Nokia is making a big push to dominate emerging markets and so the prevalence of cheap, Chinese knock-offs is a significant threat to Nokia’s bottom line. To help combate Chinese manufacturers’ infringement on Nokia’s turf, the Finnish cellphone giant has take out a huge ad in the Mumbai Mirror that warns customers against buying those “puny,” “low quality” Chinese handsets.
Nokia warns that Chinese rip-offs could threaten national security by failing to have an IMEI number, might not come with “bill and warranty,” and won’t have the ICA hologram. Conversely, Nokia flaunts their legitimate handsets as being safe and secure with IMEI numbers assigned to each handset, come with bill and warranty, and sport ICA holograms.

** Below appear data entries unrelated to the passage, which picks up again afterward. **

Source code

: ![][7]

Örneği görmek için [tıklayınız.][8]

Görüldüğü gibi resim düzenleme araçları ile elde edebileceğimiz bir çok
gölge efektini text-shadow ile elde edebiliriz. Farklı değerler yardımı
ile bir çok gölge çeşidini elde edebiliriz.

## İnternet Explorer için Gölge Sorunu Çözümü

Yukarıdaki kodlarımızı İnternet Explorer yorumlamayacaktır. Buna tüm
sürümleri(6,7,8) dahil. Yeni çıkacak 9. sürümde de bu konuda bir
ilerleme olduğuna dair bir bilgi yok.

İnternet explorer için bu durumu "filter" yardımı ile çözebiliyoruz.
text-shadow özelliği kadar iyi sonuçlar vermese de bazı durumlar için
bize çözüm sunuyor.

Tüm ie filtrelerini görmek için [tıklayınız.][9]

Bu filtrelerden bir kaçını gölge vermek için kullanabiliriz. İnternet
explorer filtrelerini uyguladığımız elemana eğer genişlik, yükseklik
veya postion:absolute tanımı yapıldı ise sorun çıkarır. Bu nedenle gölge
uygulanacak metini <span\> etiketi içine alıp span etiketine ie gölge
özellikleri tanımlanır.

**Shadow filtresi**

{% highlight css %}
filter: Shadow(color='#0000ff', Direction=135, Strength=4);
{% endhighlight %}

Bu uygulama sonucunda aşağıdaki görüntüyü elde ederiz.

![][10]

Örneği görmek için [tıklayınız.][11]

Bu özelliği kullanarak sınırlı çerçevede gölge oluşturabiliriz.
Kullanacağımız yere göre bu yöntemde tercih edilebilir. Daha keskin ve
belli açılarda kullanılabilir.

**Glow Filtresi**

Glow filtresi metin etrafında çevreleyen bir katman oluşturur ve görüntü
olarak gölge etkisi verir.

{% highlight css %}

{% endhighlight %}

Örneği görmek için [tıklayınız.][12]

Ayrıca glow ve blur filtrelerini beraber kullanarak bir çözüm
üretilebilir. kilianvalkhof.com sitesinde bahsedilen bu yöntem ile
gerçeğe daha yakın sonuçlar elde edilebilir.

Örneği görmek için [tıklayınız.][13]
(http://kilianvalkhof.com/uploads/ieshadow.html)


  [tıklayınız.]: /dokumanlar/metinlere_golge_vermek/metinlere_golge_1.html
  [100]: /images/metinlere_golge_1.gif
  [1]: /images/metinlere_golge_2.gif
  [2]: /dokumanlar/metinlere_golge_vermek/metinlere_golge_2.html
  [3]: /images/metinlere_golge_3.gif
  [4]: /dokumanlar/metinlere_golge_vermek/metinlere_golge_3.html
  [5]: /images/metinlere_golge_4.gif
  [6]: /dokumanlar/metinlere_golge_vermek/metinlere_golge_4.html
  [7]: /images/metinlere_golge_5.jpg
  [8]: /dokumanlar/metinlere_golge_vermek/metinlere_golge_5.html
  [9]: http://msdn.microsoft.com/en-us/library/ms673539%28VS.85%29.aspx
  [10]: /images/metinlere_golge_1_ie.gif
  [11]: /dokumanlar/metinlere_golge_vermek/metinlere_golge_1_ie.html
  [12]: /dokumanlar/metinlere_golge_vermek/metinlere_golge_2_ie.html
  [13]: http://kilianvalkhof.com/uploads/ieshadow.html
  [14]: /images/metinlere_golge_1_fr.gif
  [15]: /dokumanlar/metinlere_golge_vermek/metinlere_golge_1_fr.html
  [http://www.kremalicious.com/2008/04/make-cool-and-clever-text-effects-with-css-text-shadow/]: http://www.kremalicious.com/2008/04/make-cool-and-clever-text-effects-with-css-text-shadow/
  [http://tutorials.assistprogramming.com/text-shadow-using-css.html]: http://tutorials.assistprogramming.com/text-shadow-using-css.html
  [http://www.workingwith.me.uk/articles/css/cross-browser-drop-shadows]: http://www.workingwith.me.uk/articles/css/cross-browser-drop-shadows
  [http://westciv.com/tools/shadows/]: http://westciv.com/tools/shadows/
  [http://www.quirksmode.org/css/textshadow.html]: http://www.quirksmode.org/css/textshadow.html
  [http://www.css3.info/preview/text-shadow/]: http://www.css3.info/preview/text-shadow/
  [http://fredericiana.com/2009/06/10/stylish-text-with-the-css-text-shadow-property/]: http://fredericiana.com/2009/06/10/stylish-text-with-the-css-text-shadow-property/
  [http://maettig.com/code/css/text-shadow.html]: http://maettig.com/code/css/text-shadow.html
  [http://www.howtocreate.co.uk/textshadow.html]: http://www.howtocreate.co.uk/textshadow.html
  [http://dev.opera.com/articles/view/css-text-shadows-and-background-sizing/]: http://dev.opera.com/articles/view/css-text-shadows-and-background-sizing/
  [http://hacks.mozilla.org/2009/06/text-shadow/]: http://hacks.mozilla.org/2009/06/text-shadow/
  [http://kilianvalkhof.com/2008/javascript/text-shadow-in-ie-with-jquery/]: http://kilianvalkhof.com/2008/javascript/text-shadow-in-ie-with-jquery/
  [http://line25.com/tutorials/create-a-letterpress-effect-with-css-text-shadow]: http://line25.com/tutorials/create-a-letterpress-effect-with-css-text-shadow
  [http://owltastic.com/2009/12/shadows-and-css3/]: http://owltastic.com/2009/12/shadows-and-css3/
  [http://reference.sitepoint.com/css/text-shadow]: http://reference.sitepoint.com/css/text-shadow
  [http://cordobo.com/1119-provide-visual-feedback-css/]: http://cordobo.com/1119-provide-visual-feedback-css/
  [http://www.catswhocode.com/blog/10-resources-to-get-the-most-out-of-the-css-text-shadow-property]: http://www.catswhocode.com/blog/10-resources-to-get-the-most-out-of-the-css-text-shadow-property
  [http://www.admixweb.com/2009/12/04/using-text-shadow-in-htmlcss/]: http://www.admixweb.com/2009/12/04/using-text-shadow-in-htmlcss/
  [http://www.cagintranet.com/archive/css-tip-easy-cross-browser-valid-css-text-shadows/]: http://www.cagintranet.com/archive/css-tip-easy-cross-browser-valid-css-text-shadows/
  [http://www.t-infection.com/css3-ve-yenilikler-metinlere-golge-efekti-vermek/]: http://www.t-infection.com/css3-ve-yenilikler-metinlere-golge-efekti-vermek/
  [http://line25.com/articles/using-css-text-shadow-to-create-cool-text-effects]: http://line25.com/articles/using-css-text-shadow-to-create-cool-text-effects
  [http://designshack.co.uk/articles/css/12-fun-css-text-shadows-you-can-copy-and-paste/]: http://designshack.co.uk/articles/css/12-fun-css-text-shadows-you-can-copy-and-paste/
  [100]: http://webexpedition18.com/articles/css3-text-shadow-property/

Not to mention you actually get some high-quality hardware that doesn’t break down after a couple push-ups calls or fails to look like their online profile picture deliver on promises of smartphone capability or high-resolution cameras.
[Via: Only Gizmos]



Good for Nokia, I don’t know if the advertising will make much of an impact, but someone needs to do something. The Chinese have a tendency to produce products up to specification for a bit, then “value engineer” them, producing nothing less than a lousy final product.
And all of that happens on the legitimate side of business, god knows how bad the knock-offs are and how they put people in danger. Not necessarily in terms of Cell Phones, but other, more important devices.